*** SOURCE EXTRACT Section Begins ***

The reverse operation is more complex: transforming "a.b.c": 1 back into { a: { b: { c: 1 } } }. This requires building objects layer by layer.

function unflatten(obj: Record<string, any>, delimiter = '.'): any {
  const result: any = {}
  
  for (const key in obj) {
    if (obj.hasOwnProperty(key)) {
      const keys = key.split(delimiter)  // "a.b.c" → ["a", "b", "c"]
      let current = result
      
      // Create nested objects layer by layer (except the last)
      for (let i = 0; i < keys.length - 1; i++) {
        const k = keys[i]
        if (!(k in current)) {
          current[k] = {}
        }
        current = current[k]
      }
      
      // Assign to the leaf node
      current[keys[keys.length - 1]] = obj[key]
    }
  }
  
  return result
}

Here, a current pointer traverses deeper, creating empty objects for missing keys. The value is assigned at the leaf node.

*** SOURCE EXTRACT Section Ends ***
*** SOURCE INFORMATION Section Begins ***

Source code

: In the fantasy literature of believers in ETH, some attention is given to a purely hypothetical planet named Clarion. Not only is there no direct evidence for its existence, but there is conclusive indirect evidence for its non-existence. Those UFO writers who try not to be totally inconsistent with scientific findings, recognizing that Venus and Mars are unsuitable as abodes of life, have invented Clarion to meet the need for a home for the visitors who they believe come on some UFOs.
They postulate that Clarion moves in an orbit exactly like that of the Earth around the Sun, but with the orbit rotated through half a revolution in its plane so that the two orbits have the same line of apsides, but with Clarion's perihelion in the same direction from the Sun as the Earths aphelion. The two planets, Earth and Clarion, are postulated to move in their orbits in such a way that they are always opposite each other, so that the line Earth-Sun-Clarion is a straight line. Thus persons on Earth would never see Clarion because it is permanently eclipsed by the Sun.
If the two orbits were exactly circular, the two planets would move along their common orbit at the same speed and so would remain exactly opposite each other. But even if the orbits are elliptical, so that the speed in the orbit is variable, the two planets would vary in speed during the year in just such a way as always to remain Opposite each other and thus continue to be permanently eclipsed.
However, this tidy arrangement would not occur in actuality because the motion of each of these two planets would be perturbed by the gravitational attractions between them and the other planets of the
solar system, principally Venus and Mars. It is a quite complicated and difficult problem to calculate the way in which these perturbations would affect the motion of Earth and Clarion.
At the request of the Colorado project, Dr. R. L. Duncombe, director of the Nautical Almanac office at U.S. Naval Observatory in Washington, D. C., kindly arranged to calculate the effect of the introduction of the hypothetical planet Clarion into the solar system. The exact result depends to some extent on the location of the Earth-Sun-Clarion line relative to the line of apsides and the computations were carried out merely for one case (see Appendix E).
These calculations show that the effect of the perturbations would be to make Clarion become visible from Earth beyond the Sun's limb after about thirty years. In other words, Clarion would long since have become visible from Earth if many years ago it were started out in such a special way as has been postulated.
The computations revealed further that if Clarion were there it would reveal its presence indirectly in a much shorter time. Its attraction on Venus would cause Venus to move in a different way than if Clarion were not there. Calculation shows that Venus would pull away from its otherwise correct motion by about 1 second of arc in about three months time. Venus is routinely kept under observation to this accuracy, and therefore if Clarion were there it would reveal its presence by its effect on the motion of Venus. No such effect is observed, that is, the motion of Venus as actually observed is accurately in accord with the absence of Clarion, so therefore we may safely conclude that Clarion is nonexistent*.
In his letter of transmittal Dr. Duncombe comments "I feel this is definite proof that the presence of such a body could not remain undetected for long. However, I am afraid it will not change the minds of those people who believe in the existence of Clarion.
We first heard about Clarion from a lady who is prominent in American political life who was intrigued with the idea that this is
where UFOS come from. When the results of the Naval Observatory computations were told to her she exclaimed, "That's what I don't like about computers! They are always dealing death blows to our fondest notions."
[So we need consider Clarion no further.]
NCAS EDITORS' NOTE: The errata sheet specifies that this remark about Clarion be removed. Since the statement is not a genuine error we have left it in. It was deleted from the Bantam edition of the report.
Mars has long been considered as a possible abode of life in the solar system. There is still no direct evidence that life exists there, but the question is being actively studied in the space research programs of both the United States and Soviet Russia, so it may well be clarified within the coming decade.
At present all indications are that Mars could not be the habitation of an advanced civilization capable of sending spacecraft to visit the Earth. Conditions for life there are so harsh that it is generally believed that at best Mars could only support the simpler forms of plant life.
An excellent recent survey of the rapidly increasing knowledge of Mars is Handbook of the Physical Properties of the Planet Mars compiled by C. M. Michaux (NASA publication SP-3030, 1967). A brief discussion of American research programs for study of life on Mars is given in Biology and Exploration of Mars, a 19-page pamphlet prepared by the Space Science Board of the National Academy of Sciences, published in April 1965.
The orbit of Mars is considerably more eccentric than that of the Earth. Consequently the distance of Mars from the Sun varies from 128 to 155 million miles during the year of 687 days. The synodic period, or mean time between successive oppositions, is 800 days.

*** SOURCE INFORMATION Section Ends ***

__EXERCISE INSTRUCTIONS__.
1. Copy the passage on unflattening objects, beginning at the words "function unflatten(obj: Record<string, any>, delimiter" and stopping after "(except the last)".
2. Continue the passage on unflattening objects from its last sentence.

__REPLIES__.
1.
function unflatten(obj: Record<string, any>, delimiter = '.'): any {
  const result: any = {}
  
  for (const key in obj) {
    if (obj.hasOwnProperty(key)) {
      const keys = key.split(delimiter)  // "a.b.c" → ["a", "b", "c"]
      let current = result
      
      // Create nested objects layer by layer (except the last)

2.
Handling Edge Cases#

1. What About Arrays?#

The implementation above treats arrays as plain values. To preserve array structure:

if (Array.isArray(value)) {
  // Option 1: Use index as key
  value.forEach((item, index) => {
    const arrayKey = `${newKey}[${index}]`
    if (typeof item === 'object' && item !== null) {
      flatten(item, delimiter, arrayKey, result)
    } else {
      result[arrayKey] = item
    }
  })
}

2. Keys Containing the Delimiter#

If the original key already contains ., it creates ambiguity. Solutions:

  • Use an uncommon delimiter (like / or |)
  • Escape the delimiter: "a\.b" → actual key is a.b
  • Use special format: {"a.b": 1} flattens to {"['a.b']": 1}
const newKey = prefix ? `${prefix}${delimiter}${JSON.stringify(key)}` : key
// Output: {"a.b": 1} → {'"a"["b"]': 1}  or wrap in quotes

3. Empty Objects and Null#

const test1 = { a: {} }     // After flatten: {} (empty object produces no keys)
const test2 = { a: null }   // After flatten: {"a": null}
const test3 = { a: [] }     // After flatten: {"a": []}

Empty objects have no properties to iterate, so no keys are produced. null and [] are valid values and are preserved.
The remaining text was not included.